## WHAT THE TASK REQUIRES
Among the entries that follow, the required portion opens with the line containing "M1765 320 1806 321 1805 351 1763 352Z" and closes with the line containing "M1422 853 1423 929 1392 930 1389 855Z". Give that portion again exactly, and nothing else.

Saved entries:

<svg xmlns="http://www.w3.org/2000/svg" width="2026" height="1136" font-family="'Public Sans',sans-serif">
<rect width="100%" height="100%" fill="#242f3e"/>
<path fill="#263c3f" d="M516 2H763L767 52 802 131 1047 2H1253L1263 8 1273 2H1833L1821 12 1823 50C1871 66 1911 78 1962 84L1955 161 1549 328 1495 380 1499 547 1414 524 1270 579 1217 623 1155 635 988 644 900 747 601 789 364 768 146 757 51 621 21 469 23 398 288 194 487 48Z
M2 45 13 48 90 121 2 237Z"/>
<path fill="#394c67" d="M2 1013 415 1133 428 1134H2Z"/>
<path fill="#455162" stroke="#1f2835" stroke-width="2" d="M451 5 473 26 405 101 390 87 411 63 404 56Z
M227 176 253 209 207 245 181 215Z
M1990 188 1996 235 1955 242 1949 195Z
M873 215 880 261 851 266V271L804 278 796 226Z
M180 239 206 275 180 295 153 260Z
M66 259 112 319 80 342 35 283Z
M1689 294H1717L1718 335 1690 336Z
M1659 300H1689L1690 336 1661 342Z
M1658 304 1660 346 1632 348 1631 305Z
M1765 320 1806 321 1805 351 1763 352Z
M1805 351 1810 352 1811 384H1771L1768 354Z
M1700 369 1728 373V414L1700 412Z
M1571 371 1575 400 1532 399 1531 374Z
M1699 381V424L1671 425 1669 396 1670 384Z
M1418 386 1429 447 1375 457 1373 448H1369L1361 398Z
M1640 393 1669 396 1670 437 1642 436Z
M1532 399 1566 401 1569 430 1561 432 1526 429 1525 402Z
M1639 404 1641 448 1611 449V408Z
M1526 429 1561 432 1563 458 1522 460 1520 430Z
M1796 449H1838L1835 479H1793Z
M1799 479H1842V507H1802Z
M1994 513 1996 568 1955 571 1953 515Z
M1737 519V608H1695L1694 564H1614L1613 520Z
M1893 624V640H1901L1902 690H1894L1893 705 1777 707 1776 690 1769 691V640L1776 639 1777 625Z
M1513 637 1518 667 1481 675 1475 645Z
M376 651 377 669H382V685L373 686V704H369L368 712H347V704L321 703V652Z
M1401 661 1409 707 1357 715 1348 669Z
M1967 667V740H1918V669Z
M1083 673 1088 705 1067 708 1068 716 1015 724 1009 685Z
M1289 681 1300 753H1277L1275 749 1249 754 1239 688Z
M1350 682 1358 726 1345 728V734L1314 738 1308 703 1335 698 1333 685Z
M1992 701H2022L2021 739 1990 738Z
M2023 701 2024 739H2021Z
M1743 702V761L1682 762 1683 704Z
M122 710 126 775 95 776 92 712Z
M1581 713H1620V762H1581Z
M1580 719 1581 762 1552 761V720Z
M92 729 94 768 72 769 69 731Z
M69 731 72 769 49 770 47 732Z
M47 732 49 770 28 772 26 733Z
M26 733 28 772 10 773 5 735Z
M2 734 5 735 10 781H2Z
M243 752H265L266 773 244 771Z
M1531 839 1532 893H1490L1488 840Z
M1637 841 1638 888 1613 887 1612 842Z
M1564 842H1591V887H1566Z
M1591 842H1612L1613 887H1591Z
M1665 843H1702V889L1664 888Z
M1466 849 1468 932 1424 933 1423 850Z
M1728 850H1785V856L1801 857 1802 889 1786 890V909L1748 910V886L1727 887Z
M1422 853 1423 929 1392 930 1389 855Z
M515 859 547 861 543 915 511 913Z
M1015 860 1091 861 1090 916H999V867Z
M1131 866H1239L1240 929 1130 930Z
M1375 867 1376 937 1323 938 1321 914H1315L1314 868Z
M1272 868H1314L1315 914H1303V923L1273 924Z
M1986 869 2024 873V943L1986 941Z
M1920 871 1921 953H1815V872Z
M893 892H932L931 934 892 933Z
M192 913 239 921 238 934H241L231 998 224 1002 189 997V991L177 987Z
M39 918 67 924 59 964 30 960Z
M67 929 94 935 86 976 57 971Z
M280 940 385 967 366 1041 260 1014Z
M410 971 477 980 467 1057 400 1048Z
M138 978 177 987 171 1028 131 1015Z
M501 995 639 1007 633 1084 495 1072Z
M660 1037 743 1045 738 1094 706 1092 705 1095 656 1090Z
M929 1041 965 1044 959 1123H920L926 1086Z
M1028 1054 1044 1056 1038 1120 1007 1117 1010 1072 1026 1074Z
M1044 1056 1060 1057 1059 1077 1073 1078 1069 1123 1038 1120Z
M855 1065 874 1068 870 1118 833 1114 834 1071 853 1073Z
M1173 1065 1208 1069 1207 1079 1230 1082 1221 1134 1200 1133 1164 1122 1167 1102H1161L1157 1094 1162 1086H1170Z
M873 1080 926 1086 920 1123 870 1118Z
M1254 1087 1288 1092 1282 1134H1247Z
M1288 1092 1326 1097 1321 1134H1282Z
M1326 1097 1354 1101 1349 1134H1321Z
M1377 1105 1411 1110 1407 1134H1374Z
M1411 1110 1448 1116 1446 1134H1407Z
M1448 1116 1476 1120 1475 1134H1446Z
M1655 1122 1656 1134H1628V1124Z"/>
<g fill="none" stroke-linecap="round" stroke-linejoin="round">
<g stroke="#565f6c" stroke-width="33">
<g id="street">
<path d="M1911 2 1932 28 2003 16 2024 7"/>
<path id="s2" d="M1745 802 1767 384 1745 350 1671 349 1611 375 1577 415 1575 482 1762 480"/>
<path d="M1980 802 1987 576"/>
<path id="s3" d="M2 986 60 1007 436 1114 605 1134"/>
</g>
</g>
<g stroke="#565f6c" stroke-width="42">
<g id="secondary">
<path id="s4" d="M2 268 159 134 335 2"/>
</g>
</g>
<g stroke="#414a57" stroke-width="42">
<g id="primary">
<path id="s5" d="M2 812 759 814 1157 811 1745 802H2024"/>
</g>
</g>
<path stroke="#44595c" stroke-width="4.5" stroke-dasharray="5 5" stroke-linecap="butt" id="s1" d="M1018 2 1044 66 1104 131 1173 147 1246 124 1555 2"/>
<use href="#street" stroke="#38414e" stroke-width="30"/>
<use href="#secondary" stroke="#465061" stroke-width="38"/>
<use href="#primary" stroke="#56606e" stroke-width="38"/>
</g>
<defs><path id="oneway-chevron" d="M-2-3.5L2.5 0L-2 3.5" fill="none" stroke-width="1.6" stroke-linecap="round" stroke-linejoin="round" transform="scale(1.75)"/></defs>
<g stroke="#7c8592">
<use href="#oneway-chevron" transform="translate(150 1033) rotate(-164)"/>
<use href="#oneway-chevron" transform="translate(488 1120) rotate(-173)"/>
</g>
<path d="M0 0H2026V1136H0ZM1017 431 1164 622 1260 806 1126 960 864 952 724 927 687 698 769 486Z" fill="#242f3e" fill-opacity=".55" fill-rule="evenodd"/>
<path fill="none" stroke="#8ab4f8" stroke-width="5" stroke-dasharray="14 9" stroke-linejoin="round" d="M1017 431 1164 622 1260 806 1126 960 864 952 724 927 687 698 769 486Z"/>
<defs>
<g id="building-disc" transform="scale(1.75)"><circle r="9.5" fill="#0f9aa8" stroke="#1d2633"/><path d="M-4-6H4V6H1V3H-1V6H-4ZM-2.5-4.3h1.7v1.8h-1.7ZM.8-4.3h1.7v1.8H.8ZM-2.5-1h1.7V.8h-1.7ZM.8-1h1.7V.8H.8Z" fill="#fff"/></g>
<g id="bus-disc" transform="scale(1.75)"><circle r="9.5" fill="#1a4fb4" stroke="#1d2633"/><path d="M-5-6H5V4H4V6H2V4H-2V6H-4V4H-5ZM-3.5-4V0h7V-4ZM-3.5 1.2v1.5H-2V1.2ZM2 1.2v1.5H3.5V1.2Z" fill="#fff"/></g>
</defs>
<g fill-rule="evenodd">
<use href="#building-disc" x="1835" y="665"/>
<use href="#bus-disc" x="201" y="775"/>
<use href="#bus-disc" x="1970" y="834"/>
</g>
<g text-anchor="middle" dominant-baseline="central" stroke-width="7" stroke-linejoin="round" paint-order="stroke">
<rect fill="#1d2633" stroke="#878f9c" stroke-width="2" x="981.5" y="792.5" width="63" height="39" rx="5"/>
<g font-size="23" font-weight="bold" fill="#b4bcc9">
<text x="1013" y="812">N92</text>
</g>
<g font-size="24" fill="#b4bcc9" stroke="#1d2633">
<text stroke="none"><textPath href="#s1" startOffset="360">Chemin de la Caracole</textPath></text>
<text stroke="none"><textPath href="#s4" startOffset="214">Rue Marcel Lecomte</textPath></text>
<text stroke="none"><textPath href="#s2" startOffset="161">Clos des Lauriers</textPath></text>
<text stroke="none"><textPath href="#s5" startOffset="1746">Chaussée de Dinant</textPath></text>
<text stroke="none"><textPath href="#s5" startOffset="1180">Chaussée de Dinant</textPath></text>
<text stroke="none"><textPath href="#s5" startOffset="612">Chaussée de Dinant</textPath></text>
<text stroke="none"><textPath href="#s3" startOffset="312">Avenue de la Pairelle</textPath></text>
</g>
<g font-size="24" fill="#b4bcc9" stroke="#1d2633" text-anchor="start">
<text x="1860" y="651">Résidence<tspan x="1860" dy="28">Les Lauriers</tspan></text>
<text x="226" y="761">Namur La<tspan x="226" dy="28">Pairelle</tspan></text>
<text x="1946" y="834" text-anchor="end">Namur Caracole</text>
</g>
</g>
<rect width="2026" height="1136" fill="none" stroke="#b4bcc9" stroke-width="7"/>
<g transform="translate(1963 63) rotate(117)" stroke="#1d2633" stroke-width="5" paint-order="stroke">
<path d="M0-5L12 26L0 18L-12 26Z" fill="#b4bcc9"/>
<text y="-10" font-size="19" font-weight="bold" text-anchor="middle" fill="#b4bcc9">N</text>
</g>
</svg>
==
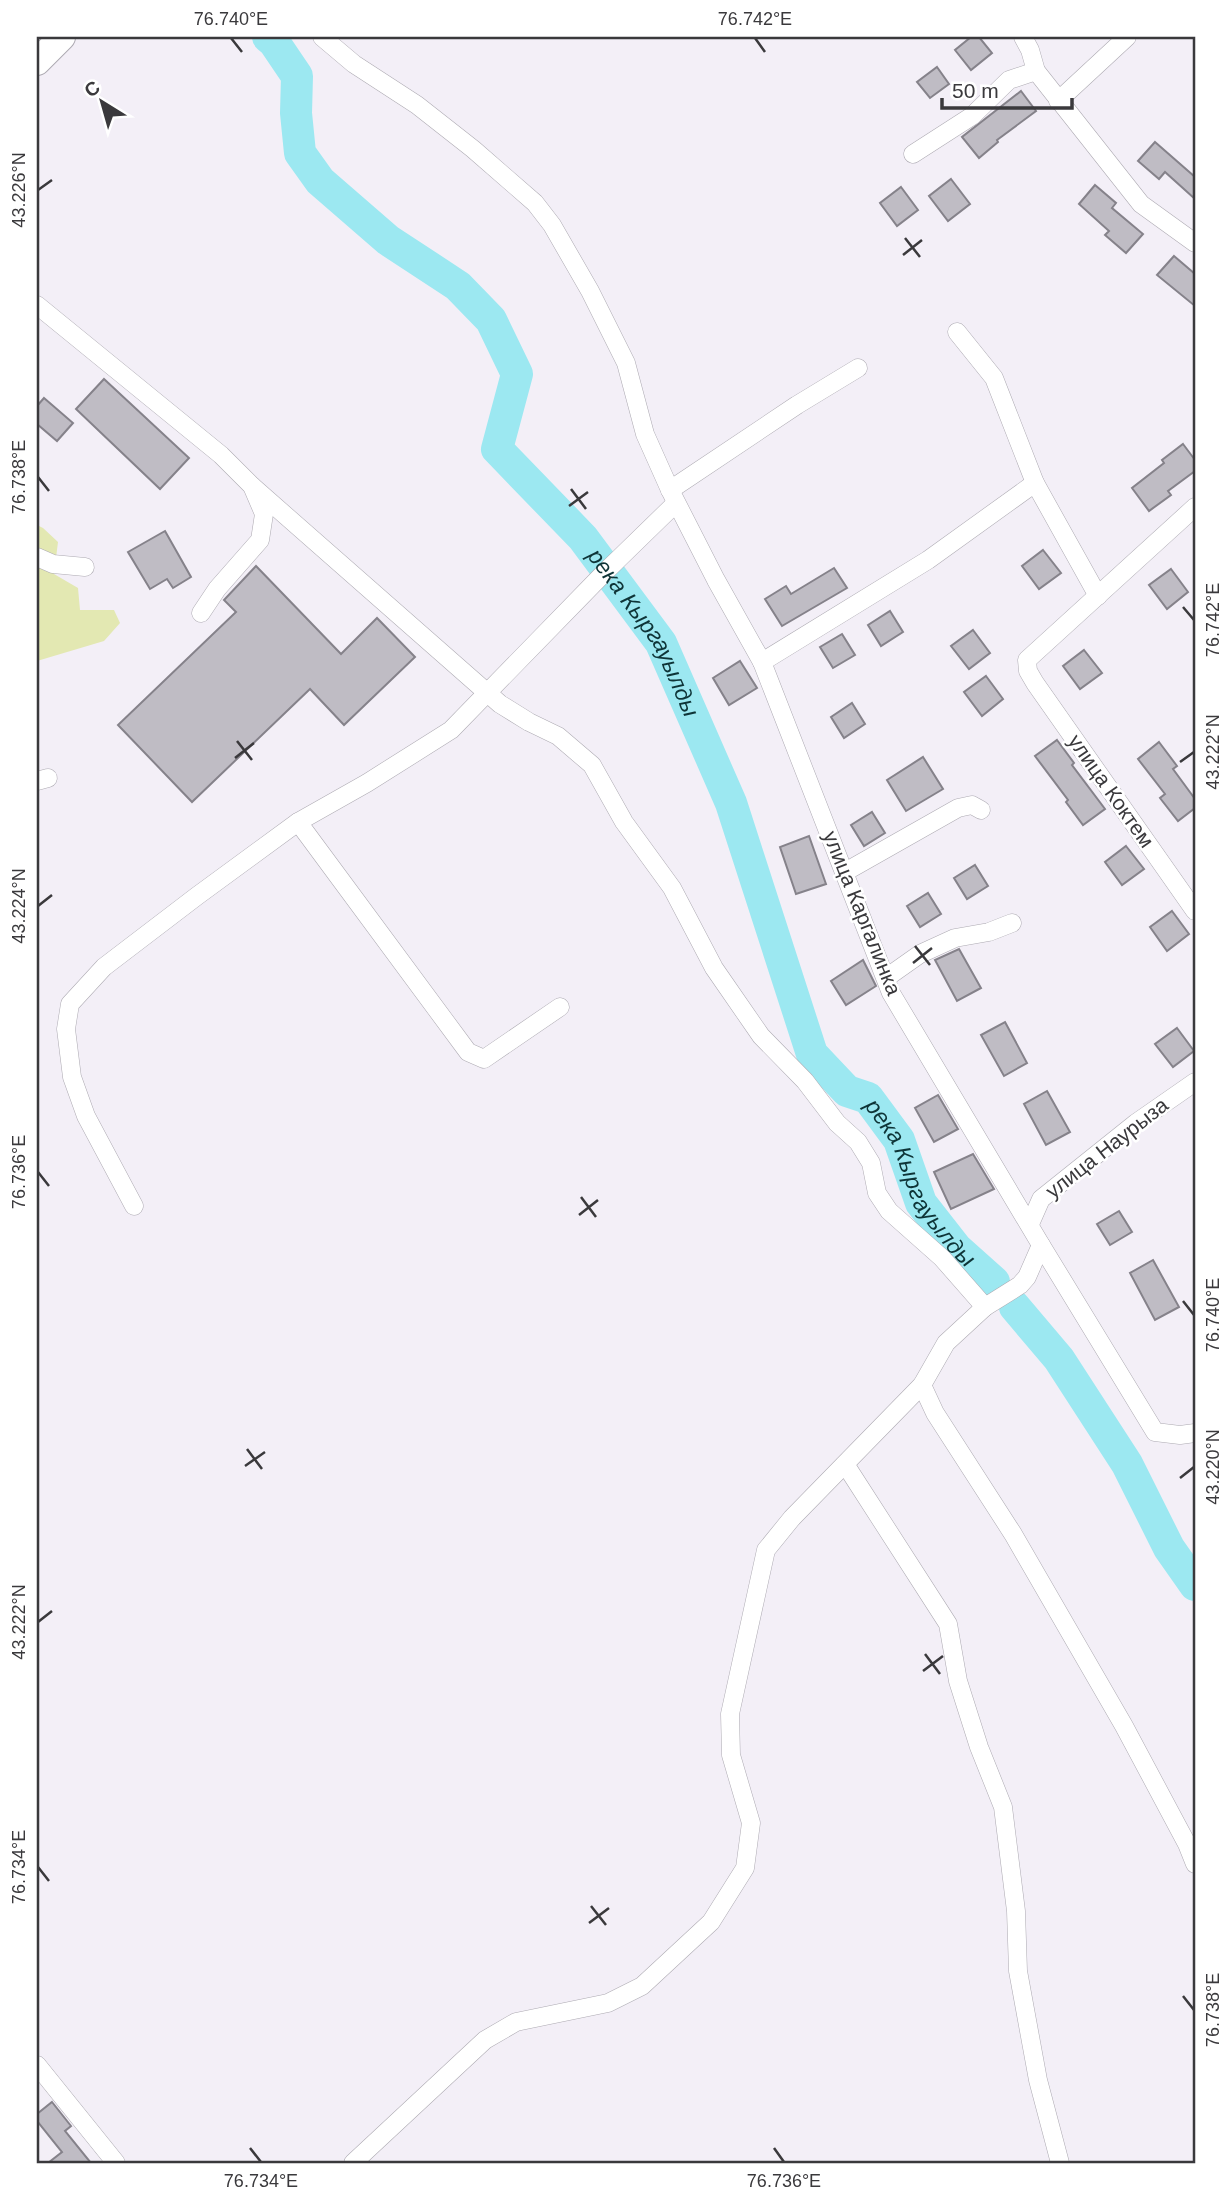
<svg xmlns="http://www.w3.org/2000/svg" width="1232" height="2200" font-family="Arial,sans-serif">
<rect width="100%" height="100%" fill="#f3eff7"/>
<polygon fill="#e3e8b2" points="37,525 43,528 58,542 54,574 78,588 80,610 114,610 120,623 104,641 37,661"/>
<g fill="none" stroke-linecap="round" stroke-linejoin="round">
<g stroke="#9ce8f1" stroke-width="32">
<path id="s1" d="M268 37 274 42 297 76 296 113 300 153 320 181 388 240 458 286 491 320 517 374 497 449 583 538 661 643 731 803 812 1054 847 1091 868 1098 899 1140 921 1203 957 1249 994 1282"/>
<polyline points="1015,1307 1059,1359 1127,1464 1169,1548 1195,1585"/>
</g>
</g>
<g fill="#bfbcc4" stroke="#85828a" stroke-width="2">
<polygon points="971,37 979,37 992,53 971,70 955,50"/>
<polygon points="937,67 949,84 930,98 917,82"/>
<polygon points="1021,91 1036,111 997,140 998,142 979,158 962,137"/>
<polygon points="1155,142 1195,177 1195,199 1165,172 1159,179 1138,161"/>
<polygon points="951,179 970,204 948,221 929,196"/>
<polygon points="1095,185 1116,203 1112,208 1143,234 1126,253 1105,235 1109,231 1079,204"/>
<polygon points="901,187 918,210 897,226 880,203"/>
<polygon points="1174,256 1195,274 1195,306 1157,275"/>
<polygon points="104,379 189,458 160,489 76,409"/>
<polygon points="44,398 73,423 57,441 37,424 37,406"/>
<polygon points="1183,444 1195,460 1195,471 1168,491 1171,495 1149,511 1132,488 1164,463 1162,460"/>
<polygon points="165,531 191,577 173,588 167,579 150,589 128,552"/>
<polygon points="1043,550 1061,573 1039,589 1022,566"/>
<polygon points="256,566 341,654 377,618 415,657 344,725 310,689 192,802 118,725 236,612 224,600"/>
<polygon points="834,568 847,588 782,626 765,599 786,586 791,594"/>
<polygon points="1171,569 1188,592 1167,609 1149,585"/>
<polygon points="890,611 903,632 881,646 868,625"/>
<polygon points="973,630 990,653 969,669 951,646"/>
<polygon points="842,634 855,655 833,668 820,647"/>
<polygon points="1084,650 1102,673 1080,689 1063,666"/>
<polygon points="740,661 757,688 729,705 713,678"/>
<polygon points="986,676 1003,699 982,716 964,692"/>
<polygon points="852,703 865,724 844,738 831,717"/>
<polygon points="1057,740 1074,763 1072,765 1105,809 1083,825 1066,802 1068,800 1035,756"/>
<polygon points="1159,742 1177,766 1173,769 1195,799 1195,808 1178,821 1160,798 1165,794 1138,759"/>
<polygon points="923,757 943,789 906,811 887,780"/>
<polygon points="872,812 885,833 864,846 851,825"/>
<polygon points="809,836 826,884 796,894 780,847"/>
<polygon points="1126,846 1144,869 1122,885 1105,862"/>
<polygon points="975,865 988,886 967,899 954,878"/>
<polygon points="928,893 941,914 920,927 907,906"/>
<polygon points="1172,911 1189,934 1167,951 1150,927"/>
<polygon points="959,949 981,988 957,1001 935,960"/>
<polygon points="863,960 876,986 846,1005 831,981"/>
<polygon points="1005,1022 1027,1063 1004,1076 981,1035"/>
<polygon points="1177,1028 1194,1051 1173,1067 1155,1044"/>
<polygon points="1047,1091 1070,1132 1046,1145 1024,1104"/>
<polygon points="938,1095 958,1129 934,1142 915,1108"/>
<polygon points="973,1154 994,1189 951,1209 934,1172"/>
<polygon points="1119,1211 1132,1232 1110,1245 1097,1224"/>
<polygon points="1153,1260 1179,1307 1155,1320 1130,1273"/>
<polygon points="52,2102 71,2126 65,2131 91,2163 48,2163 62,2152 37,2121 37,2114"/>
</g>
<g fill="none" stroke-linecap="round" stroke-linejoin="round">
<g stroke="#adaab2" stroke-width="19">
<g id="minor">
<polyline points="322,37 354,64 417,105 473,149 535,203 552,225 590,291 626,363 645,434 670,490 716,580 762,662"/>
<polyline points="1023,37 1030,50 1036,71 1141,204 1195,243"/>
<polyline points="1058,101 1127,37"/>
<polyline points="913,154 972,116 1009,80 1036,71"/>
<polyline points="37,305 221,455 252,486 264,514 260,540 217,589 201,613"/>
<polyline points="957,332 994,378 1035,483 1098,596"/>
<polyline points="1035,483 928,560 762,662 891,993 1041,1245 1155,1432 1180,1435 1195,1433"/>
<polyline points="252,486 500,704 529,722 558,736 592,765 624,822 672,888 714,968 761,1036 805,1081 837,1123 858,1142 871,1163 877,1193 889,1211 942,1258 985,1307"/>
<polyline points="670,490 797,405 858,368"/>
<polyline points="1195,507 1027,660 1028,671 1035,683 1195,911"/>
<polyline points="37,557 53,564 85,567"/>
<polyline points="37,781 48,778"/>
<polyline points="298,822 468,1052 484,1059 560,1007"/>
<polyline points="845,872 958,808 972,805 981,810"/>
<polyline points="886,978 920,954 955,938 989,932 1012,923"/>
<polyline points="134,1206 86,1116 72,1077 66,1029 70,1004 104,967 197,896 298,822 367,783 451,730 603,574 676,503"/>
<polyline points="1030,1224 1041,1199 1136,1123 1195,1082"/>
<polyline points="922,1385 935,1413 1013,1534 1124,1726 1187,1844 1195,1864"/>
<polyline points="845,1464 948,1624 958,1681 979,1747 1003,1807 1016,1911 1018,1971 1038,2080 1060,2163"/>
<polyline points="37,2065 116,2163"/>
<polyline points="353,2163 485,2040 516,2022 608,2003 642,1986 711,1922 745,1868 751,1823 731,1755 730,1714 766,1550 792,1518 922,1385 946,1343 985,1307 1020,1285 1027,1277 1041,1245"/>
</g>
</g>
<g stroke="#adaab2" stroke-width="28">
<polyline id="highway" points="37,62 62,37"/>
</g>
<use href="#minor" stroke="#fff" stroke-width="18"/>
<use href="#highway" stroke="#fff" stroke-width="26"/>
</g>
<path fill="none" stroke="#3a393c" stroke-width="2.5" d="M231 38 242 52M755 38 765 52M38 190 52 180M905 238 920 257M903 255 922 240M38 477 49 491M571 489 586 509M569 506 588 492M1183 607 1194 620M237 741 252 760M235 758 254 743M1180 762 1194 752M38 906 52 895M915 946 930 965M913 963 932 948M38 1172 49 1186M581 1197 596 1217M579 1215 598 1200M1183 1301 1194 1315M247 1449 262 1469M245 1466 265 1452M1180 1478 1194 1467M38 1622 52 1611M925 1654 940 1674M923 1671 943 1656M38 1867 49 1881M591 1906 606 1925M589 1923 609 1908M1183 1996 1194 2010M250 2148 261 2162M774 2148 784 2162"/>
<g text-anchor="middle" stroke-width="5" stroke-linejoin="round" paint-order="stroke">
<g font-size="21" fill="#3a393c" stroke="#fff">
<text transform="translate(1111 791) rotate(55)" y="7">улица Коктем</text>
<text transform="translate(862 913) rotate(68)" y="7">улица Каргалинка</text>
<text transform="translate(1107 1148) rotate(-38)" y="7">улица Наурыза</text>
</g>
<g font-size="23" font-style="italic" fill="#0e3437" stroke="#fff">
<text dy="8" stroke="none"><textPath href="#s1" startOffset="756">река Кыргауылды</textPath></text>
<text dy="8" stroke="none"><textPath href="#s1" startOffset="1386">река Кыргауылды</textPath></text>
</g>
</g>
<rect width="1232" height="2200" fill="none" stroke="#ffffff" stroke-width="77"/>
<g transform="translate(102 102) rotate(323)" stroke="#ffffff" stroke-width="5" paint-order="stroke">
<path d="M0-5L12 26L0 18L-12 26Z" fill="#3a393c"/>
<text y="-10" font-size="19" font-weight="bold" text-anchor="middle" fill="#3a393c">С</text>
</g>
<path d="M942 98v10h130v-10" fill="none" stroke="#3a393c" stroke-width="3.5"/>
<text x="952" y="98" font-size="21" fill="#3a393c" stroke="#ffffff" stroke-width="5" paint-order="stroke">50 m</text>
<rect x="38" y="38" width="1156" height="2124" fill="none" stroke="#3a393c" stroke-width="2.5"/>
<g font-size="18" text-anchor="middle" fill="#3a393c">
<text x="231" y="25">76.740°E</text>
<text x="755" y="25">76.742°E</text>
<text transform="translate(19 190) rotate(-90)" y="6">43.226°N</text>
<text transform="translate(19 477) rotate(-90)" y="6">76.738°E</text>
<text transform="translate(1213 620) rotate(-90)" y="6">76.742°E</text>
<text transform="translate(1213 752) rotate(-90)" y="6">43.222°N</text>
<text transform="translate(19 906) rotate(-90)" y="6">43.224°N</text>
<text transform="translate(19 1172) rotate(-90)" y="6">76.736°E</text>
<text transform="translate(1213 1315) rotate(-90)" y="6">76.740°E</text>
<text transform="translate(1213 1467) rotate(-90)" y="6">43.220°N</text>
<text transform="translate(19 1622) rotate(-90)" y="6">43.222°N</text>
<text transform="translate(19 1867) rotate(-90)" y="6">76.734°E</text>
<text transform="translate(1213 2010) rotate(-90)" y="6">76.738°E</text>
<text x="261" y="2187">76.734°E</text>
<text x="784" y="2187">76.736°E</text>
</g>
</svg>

## SOLUTION TO THIS TASK
M1765 320 1806 321 1805 351 1763 352Z
M1805 351 1810 352 1811 384H1771L1768 354Z
M1700 369 1728 373V414L1700 412Z
M1571 371 1575 400 1532 399 1531 374Z
M1699 381V424L1671 425 1669 396 1670 384Z
M1418 386 1429 447 1375 457 1373 448H1369L1361 398Z
M1640 393 1669 396 1670 437 1642 436Z
M1532 399 1566 401 1569 430 1561 432 1526 429 1525 402Z
M1639 404 1641 448 1611 449V408Z
M1526 429 1561 432 1563 458 1522 460 1520 430Z
M1796 449H1838L1835 479H1793Z
M1799 479H1842V507H1802Z
M1994 513 1996 568 1955 571 1953 515Z
M1737 519V608H1695L1694 564H1614L1613 520Z
M1893 624V640H1901L1902 690H1894L1893 705 1777 707 1776 690 1769 691V640L1776 639 1777 625Z
M1513 637 1518 667 1481 675 1475 645Z
M376 651 377 669H382V685L373 686V704H369L368 712H347V704L321 703V652Z
M1401 661 1409 707 1357 715 1348 669Z
M1967 667V740H1918V669Z
M1083 673 1088 705 1067 708 1068 716 1015 724 1009 685Z
M1289 681 1300 753H1277L1275 749 1249 754 1239 688Z
M1350 682 1358 726 1345 728V734L1314 738 1308 703 1335 698 1333 685Z
M1992 701H2022L2021 739 1990 738Z
M2023 701 2024 739H2021Z
M1743 702V761L1682 762 1683 704Z
M122 710 126 775 95 776 92 712Z
M1581 713H1620V762H1581Z
M1580 719 1581 762 1552 761V720Z
M92 729 94 768 72 769 69 731Z
M69 731 72 769 49 770 47 732Z
M47 732 49 770 28 772 26 733Z
M26 733 28 772 10 773 5 735Z
M2 734 5 735 10 781H2Z
M243 752H265L266 773 244 771Z
M1531 839 1532 893H1490L1488 840Z
M1637 841 1638 888 1613 887 1612 842Z
M1564 842H1591V887H1566Z
M1591 842H1612L1613 887H1591Z
M1665 843H1702V889L1664 888Z
M1466 849 1468 932 1424 933 1423 850Z
M1728 850H1785V856L1801 857 1802 889 1786 890V909L1748 910V886L1727 887Z
M1422 853 1423 929 1392 930 1389 855Z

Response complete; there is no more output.